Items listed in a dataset
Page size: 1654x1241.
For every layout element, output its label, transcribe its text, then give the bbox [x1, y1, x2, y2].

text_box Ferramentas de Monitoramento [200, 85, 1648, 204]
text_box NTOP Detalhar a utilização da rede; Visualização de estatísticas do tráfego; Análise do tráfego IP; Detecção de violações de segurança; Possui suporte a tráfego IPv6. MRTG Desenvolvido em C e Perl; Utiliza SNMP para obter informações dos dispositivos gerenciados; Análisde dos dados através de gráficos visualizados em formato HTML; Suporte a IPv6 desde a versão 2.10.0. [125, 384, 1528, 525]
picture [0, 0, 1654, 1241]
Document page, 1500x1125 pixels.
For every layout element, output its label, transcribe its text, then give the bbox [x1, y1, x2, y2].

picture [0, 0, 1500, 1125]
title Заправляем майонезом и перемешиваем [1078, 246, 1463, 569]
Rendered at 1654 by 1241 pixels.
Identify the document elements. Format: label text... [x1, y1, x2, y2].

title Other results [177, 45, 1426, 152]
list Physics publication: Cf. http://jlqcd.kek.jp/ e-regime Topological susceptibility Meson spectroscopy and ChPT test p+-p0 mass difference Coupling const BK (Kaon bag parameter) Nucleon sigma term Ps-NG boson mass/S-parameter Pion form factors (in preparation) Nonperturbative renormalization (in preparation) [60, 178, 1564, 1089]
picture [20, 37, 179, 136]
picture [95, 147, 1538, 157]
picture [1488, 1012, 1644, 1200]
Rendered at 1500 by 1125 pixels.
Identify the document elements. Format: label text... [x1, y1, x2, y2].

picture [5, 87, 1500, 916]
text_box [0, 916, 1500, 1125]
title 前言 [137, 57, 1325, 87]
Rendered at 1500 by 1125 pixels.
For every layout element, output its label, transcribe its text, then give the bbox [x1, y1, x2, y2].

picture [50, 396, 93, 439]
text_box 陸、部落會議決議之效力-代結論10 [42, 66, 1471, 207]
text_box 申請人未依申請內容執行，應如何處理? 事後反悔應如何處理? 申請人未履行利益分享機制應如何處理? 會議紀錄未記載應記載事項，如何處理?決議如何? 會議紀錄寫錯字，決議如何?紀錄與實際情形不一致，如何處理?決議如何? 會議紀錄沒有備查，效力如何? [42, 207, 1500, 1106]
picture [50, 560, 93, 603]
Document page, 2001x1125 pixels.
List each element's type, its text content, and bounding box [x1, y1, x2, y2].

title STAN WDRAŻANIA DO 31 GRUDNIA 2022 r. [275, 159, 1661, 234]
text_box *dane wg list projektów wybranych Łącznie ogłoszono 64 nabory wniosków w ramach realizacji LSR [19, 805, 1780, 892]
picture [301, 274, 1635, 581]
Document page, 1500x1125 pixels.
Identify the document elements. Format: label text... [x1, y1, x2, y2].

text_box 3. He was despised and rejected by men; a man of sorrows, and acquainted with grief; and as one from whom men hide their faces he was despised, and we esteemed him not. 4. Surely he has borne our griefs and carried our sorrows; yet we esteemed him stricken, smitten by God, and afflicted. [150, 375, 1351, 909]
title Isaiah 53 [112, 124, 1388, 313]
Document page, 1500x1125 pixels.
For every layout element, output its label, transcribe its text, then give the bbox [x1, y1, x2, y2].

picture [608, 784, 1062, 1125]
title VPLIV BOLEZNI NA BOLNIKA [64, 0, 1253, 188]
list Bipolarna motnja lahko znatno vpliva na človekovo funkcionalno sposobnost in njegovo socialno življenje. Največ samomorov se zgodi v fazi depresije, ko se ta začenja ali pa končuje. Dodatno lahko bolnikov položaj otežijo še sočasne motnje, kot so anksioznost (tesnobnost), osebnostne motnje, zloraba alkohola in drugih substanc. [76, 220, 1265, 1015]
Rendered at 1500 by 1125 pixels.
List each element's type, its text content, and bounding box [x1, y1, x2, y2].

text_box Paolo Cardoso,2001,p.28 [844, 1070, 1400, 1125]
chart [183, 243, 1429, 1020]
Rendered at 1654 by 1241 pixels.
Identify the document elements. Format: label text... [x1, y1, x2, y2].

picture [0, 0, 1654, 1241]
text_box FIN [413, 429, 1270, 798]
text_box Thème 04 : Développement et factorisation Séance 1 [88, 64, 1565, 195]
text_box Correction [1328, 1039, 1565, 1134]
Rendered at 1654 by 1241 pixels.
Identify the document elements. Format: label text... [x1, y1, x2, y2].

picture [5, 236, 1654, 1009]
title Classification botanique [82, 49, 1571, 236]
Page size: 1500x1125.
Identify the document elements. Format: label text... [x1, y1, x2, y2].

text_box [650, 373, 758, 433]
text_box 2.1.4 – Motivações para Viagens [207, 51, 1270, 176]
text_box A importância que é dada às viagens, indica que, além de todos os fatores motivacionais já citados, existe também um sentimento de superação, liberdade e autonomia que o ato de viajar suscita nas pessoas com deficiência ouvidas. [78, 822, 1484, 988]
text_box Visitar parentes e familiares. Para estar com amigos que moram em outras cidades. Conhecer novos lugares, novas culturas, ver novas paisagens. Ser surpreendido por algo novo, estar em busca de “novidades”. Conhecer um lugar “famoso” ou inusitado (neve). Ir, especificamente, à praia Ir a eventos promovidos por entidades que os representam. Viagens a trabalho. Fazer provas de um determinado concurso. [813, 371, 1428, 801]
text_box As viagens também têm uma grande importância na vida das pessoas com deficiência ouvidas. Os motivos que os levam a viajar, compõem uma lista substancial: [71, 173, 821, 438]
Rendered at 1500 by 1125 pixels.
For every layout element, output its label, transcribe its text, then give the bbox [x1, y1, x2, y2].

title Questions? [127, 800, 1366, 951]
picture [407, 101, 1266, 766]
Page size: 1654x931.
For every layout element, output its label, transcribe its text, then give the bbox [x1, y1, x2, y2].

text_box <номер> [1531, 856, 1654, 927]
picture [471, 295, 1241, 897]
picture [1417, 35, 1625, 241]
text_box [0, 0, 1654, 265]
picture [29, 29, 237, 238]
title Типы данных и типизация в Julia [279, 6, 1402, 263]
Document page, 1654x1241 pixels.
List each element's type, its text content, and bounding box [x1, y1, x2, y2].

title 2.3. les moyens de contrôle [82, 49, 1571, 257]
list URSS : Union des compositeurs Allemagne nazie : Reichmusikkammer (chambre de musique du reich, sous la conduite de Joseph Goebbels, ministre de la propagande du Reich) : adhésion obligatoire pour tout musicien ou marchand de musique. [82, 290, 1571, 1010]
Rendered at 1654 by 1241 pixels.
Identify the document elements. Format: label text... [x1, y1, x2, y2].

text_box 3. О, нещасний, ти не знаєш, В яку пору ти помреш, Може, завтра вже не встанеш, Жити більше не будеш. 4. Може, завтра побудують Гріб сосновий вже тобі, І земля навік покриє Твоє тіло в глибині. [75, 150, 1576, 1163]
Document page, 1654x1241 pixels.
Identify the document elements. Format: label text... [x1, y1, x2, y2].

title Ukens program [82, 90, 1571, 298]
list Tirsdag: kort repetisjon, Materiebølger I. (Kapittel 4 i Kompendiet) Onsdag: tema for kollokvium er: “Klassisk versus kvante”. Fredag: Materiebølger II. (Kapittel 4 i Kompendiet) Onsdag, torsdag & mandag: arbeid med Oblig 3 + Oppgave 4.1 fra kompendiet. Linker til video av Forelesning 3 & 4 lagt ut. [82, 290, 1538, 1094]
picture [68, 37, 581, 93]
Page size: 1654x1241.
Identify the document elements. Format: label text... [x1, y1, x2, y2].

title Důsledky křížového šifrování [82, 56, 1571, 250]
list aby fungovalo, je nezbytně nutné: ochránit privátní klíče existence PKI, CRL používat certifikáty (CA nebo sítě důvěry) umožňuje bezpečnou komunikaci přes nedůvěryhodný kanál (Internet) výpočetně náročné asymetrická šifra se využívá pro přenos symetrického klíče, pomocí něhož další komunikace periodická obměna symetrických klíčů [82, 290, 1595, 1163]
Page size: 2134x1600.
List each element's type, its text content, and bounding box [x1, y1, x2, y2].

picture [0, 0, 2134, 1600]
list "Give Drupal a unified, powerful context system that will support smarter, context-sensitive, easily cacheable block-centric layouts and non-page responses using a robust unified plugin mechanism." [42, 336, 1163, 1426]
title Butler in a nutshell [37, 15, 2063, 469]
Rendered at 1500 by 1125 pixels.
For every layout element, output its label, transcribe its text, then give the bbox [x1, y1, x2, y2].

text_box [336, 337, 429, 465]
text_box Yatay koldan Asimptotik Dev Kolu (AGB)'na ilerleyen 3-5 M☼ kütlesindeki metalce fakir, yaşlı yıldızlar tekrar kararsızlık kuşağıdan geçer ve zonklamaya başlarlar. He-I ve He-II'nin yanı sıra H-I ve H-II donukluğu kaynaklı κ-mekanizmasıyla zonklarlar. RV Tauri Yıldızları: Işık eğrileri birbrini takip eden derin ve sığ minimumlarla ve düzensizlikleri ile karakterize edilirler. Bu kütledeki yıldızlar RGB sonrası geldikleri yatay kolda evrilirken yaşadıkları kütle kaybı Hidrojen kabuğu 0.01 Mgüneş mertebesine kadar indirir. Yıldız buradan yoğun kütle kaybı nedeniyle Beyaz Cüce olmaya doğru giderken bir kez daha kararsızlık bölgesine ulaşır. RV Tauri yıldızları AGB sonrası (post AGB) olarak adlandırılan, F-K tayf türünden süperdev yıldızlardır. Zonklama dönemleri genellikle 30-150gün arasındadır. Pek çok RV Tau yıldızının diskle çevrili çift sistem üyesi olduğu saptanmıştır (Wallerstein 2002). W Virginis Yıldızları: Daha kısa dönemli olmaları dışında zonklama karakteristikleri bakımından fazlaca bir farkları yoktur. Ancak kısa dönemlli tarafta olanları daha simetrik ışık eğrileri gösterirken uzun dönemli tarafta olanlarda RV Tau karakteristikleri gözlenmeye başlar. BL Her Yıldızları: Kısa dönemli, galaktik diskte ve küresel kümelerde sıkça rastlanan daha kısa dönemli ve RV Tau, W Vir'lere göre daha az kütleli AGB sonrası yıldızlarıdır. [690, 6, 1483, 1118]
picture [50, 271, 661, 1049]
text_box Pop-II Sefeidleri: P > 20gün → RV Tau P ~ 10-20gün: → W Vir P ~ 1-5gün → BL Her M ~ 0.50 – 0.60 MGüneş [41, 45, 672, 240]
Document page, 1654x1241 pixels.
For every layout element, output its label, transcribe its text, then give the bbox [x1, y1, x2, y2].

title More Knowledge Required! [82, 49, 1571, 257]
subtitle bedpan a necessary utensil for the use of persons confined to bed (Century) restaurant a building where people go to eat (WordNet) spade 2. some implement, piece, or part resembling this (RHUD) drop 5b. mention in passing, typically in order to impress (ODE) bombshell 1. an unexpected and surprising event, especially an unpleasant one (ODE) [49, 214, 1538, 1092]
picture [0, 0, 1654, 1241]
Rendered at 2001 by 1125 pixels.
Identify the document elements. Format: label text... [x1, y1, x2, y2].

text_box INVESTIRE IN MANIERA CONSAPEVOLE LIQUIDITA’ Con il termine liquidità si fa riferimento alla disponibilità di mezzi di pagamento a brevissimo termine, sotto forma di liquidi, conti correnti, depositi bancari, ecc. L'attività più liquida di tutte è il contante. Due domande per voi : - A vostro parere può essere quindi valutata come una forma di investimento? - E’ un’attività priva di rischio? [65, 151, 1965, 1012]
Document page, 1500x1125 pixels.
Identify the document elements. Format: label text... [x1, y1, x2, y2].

* [Objective] Swap "layout element" for "page element" in the entries from their start through the line containing "text_box Ferramentas de", both ends included, and return only those lines with nothing else changed.

* [Task result]
Page size: 1654x1241.
For every page element, output its label, transcribe its text, then give the bbox [x1, y1, x2, y2].

text_box Ferramentas de Monitoramento [200, 85, 1648, 204]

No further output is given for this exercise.